Even now, despite everything, there are things I cannot and will not say.
After the years (and it has been years, now) of tests, needles, white blood counts, pissing in little bottles, waiting, sleeping in my own sweat, painkillers, vomiting and counting the isolated days, there are still things I don’t want to admit to.
The ulcers. Deep in my cheeks. On my gums.
The dreaded nausea, keeping me awake. The vomiting.
The itchiness. The sore throats. The coughing. The headaches. Chest pains. Shortness of breath. Dark, sickly urine. Stomach cramps.

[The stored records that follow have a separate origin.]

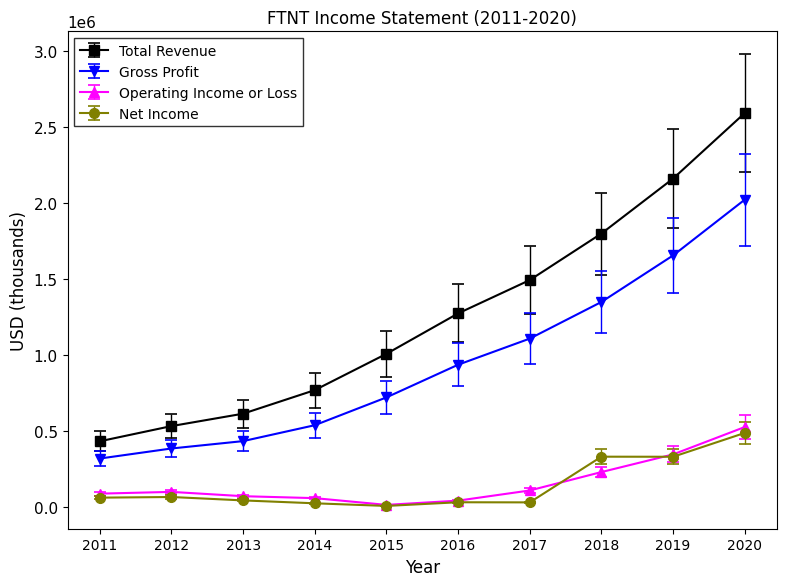

Is this an area chart (filled region under the line)?

No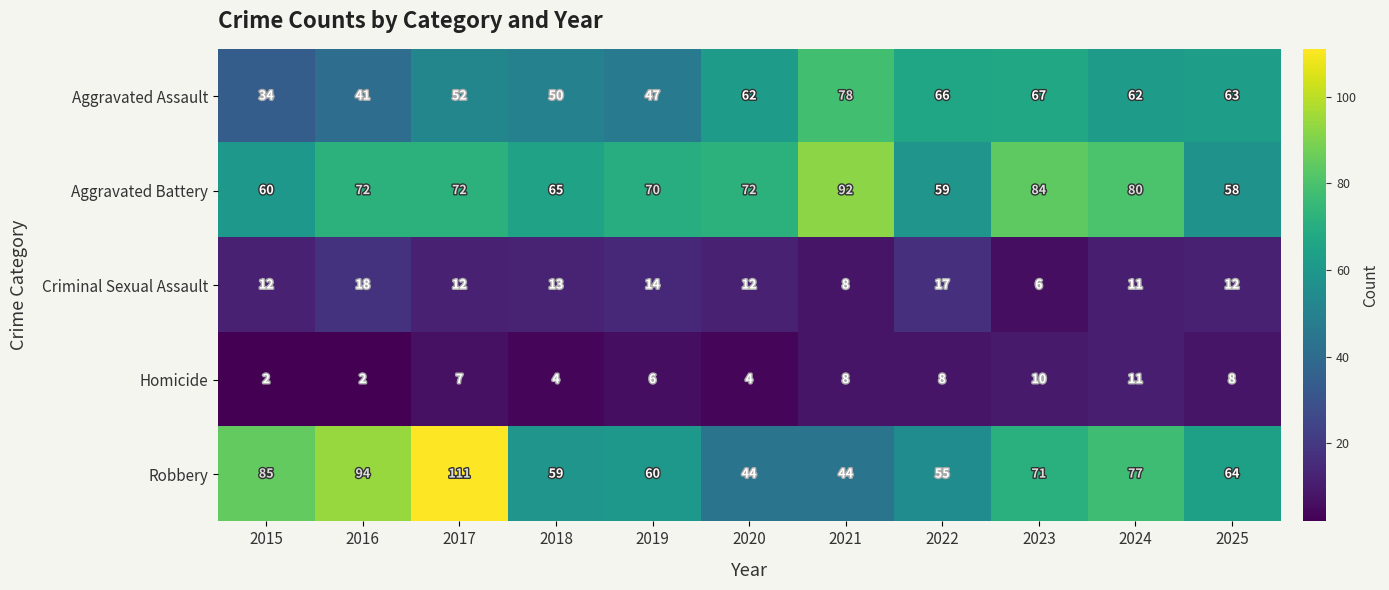

The value of Criminal Sexual Assault at 2016 is 27. True or false?

False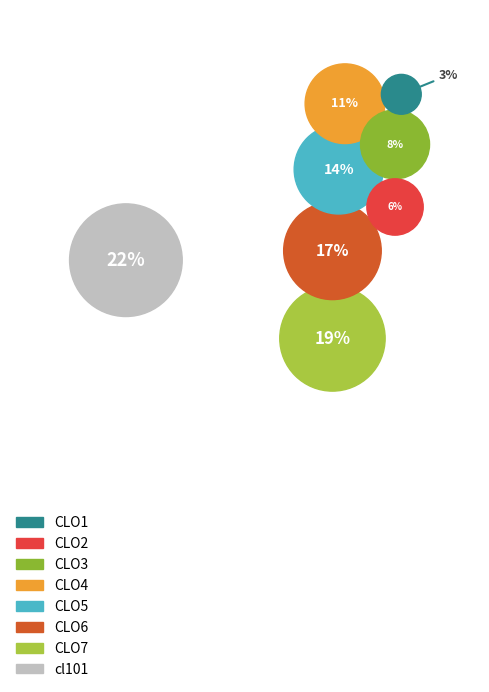

Does any single category account for the majority?

No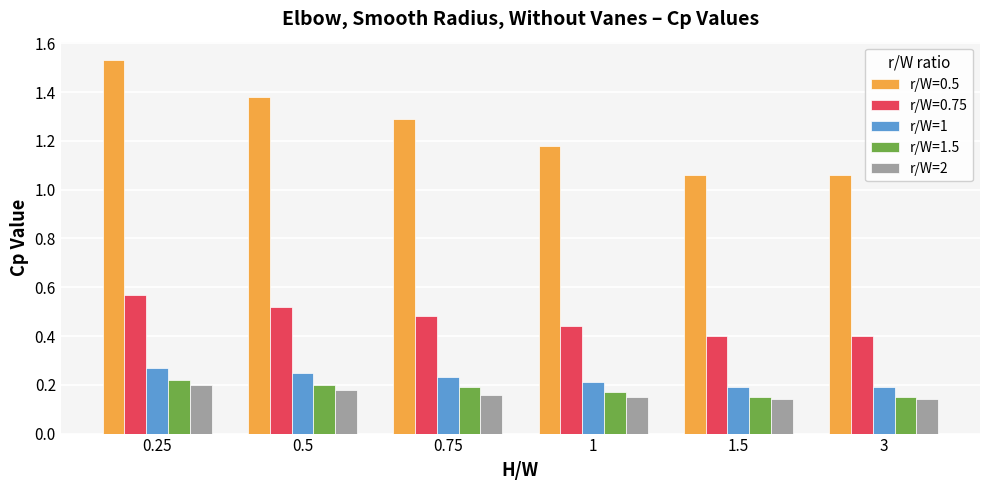

What is the sum of the r/W=0.5 values at 1 and 0.25?

2.7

All these things I am supposed to tell a doctor about at once, but part of me – the part which is stronger, more willing to fight – refuses to confess, because they are all symptoms which mean the methotrexate may not be treating me as kindly as the doctors had hoped, and all symptoms which may mean the treatment needs to be stopped immediately. I know it’s far from sensible, but what can I do? In the past few weeks, the pain and swelling has reduced dramatically. I can walk again. I. Can. Walk. Again. I can make a cup of tea. Sleep without being woken by knives digging into my skin. I can have sex with my boyfriend again. I can put a sheet on the bed. Shower when I need to – mostly. Arrange a bunch of flowers. Fasten buttons.
All small things. All things which matter.
Without the medication, I am nothing once more. I don’t want to be nothing.